Text excerpt:

*****

[rt-users] Migration from MySQL to PostgreSQL - Pg datatypes for blobs?
Václav Ovsík
vaclav.ovsik at i.cz
Fri May 14 17:43:35 EDT 2010
Dear Users and Developers,
I'm facing a migration four instances RT 3.2.2 to RT 3.8.8 with a number
of customizations.
Back-end database is MySQL and I have prepared a script for loading
database dumps from old MySQL 3.23.58 to 5.0.51 (Debian Lenny)
and then upgrading RT schema (rt-setup-database).
A next script will migrate from MySQL to PostgreSQL.
The PostgreSQL database cluster is initialized with cs_CZ.UTF-8 locale.
A problem arises with a column Attachments.Content with a pg type text.
DBD::Pg::st execute failed: ERROR: invalid byte sequence for encoding "UTF8": 0xed2066
HINT: This error can also happen if the byte sequence does not match the encoding expected by the server, which is controlled by "client_encoding"...
I think the correct data-type should by bytea, but this data type has
a bit strange behavior. Nevertheless a data copy ends with success after
data-type change:
alter table attachments drop column content;
alter table attachments add column content bytea;
The problem with bytea is (at least in my script), that values needs
extra handling. Binding values to parameters of type bytea must by done
according manual page of DBD::Pg... (RT already uses bytea in the tables
session).
Other fields: ObjectCustomFieldValues.LargeContent, Attributes.Content?
Any suggestions?
Regards
--
Zito
-------------- next part --------------
#!/usr/bin/env perl
use strict;
use DBI;
use Data::Dumper;
use Getopt::Long;
use DBD::Pg qw(PG_BYTEA);
my ($verbose, $dryrun);
sub usage
{
my ($exitcode) = @_;
print STDERR <<EOF;
rt-mysql2pg [options]
Converts Request Tracker database from MySQL to PostgreSQL
Do a copy of every record in user tables from a source database to
a destination database. A destination schema must exists (same as source
schema), so inserts can be done without error. Tables in destination database
are deleted before doing a copy!

*****

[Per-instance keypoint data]
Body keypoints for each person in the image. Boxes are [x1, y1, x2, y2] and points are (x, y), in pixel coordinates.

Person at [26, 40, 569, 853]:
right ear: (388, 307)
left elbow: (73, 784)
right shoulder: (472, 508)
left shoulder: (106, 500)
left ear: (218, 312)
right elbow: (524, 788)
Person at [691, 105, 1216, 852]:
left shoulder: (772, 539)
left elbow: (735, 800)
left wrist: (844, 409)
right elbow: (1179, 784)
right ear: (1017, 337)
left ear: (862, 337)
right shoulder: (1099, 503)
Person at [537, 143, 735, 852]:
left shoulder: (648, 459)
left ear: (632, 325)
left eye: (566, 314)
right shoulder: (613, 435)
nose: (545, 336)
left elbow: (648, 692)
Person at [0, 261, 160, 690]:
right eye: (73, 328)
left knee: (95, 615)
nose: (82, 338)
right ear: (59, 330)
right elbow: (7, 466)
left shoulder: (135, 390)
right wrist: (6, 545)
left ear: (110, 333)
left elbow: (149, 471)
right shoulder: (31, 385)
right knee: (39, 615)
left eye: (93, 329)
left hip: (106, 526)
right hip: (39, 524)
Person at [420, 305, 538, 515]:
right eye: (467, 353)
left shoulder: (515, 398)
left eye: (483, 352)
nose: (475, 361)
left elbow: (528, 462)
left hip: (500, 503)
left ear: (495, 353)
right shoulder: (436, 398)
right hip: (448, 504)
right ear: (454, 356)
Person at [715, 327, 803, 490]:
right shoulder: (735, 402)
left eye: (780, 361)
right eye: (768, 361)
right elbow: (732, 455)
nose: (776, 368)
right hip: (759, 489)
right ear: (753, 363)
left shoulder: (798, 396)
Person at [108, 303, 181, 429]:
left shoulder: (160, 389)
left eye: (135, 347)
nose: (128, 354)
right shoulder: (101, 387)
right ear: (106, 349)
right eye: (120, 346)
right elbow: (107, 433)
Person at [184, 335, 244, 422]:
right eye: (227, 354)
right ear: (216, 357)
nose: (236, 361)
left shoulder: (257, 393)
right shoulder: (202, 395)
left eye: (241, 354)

*****

Task description:
Can you print the RT migration post word for word, from "Václav Ovsík" to "of customizations."?

Response to this task:
Václav Ovsík
vaclav.ovsik at i.cz
Fri May 14 17:43:35 EDT 2010
Dear Users and Developers,
I'm facing a migration four instances RT 3.2.2 to RT 3.8.8 with a number
of customizations.